There are many customizable strategies available to boards that can help shore up knowledge gaps. Depending on the degree of cyber risk a company may face, some boards may consider simply assessing whether they need to enhance director skill sets, ensuring that at least one director possesses cybersecurity expertise and ensuring that board agendas allocate time to discuss cyber risk readiness. Boards may consider having a director with recent cyber-specific expertise, such as having served as a chief information security officer (CISO) or other relevant IT security role. For others, clearly defined and assigned roles for cybersecurity governance — whether full board, committee or subcommittee — may help boards improve oversight processes. Those purviews should be outlined in board and/or committee charters.
Boards of enterprises that face heightened cyber risks may even consider establishing a cybersecurity committee or subgroup to monitor the company’s strategies and the potential operational, financial and reputational impact of a cyber incident. Third-party management-level cyber experts, advisers and participation in cyber certification programs can also keep the board informed on cyber developments and guide management as it establishes robust protocols, controls and processes.

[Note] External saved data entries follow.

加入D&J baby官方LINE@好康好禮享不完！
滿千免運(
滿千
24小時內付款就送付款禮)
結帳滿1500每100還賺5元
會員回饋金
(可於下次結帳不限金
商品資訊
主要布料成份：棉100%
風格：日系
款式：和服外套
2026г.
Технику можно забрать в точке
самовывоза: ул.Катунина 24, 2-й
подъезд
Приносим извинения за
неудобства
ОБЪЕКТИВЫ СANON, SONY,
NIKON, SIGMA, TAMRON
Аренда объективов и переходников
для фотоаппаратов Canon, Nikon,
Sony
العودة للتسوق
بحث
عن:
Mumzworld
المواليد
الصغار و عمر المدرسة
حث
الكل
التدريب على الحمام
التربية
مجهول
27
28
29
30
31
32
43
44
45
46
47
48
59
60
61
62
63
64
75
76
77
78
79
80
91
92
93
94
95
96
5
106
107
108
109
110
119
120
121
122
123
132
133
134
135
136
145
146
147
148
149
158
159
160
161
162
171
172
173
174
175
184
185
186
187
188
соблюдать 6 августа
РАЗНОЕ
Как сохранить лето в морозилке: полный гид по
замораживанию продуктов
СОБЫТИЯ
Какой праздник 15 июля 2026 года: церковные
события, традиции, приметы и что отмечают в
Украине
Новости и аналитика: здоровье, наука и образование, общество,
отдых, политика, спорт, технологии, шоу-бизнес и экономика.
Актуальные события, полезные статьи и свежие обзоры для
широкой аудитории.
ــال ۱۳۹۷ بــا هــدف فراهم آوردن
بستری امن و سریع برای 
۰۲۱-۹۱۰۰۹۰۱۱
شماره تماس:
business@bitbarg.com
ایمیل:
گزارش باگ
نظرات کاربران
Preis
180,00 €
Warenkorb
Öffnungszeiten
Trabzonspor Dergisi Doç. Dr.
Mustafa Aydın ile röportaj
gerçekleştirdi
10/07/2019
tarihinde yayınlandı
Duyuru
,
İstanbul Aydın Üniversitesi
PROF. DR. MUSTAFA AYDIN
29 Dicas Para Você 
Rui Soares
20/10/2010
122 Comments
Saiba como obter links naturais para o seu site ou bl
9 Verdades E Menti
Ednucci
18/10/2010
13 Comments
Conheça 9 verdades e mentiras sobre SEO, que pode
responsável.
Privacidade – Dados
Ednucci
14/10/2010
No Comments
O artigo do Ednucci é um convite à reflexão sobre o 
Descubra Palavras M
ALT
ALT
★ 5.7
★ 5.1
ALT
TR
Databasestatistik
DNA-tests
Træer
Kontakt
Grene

Nurture a cyber-aware organizational culture
For some organizations, cybersecurity may be best tackled from the inside out. Boards may first consider monitoring how management stress tests the organization’s cyber incident preparedness and response plans in protecting cyber assets. Therein, boards may request that management develop and frequently update a fulsome cyber breach response plan, particularly one that involves the board, general and external counsel, authorities and others as applicable.
Additionally, boards should request periodic management progress reporting on identified areas of cyber asset susceptibility. Finally, particularly given that an estimated 95% of cybersecurity issues can be traced to human error, boards would be wise to create a culture of cyber awareness among employees and provide continuous enterprise-wide learning about cyber risk as a core preventive measure.
Evolve governance practices
The landscape of cyber risk and compliance is evolving, and the standard of good corporate governance needs to evolve with it. Helping management address the cyber threat du jour requires the board’s proactive attention. Directors who set the proper tone and arm themselves with necessary information, tools, and other available resources can be instrumental in facilitating a safer and more cyber-secure environment for businesses to grow and thrive and safeguard the investments of stakeholders.